=== TASK PROMPT ===
Transcribe word for word the portion of the excerpt below on Olafsson's novel One Station Away, starting at the words "Those close paternal" and stopping after "with unexpected repercussions.".

=== EXCERPT ===
Those close paternal ties are certainly not shared by Magnus, the central character of Olafsson’s latest novel, One Station Away. Magnus, a New York-based neurologist, grew up in England, the only child of a narcissistic mother who believes the world has ignored her great talents as a pianist and a hustler father who lovingly caters to and promotes his wife’s injured ambitions. Without musical talent or creative interest, Magnus is largely rejected by his parents, whom he is expected to call Margaret and Vincent, rather than Mom and Dad.

No wonder then that Magnus’ research interest involves another kind of alienation, the separation of mind from body. Magnus and his scientific colleagues search for consciousness in people who are believed to be brain dead, with unexpected repercussions.

“I came upon an article years and years ago about a British neuroscientist who had begun to search for consciousness in people who were believed to be ‘vegetables,’” Olafsson says of the origin of the novels. “To me this state of being fully conscious but unable to communicate at all is the definition of hell.”

Olafsson, who seems to be drawn to conjoined themes and multiple plotlines, also read about a British pianist named Joyce Hatto, “who got involved with her husband in a fraudulent exercise” to pass off the recordings of other musicians as her own work. Olafsson used quite a bit of Hatto’s story to fill in the love-deprived background of his nonmusical central character. The result is a novel that braids together these seemingly disparate themes and thus raises as many profound questions about personal relationships and love as it answers.

“Needless to say, I like gray,” Olafsson says. “Everybody will come to different conclusions. I want my characters to be complicated.”

Olafsson wrote his first work of fiction as an undergraduate studying physics at Brandeis University in an international scholarship program. “I grew up reading a lot of literature, so when I came here, I wanted to study something else.” His first collection of stories was published in Iceland in 1986 to critical acclaim.

=== GIVEN DATA ===
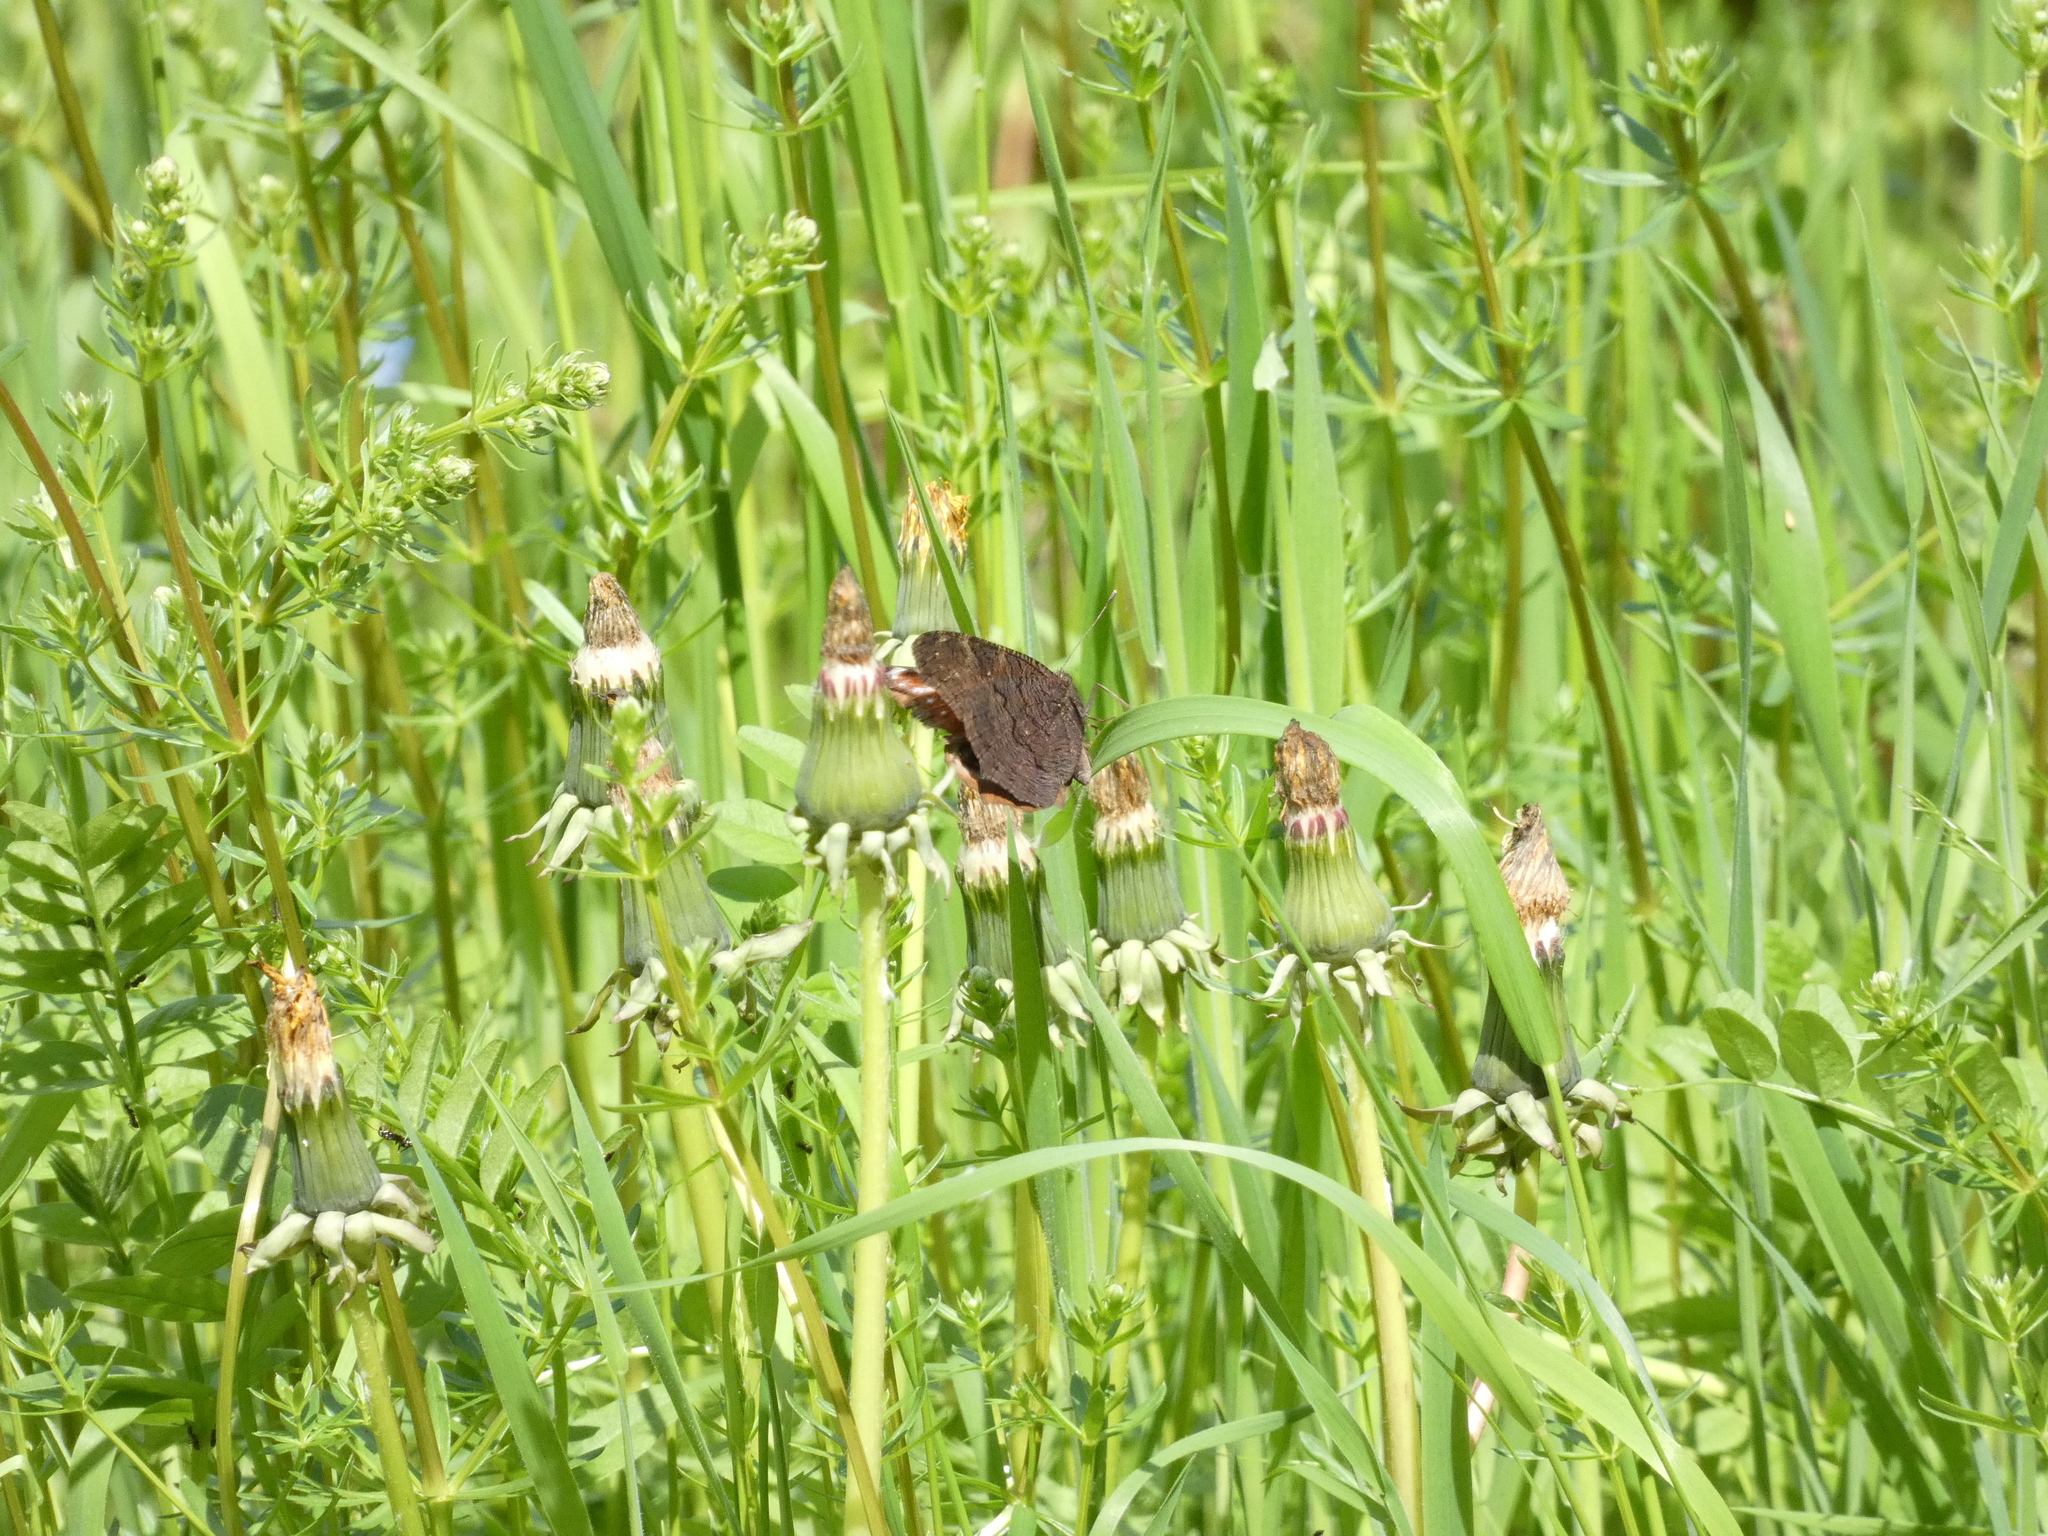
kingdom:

=== RESPONSE BELOW ===
Those close paternal ties are certainly not shared by Magnus, the central character of Olafsson’s latest novel, One Station Away. Magnus, a New York-based neurologist, grew up in England, the only child of a narcissistic mother who believes the world has ignored her great talents as a pianist and a hustler father who lovingly caters to and promotes his wife’s injured ambitions. Without musical talent or creative interest, Magnus is largely rejected by his parents, whom he is expected to call Margaret and Vincent, rather than Mom and Dad.

No wonder then that Magnus’ research interest involves another kind of alienation, the separation of mind from body. Magnus and his scientific colleagues search for consciousness in people who are believed to be brain dead, with unexpected repercussions.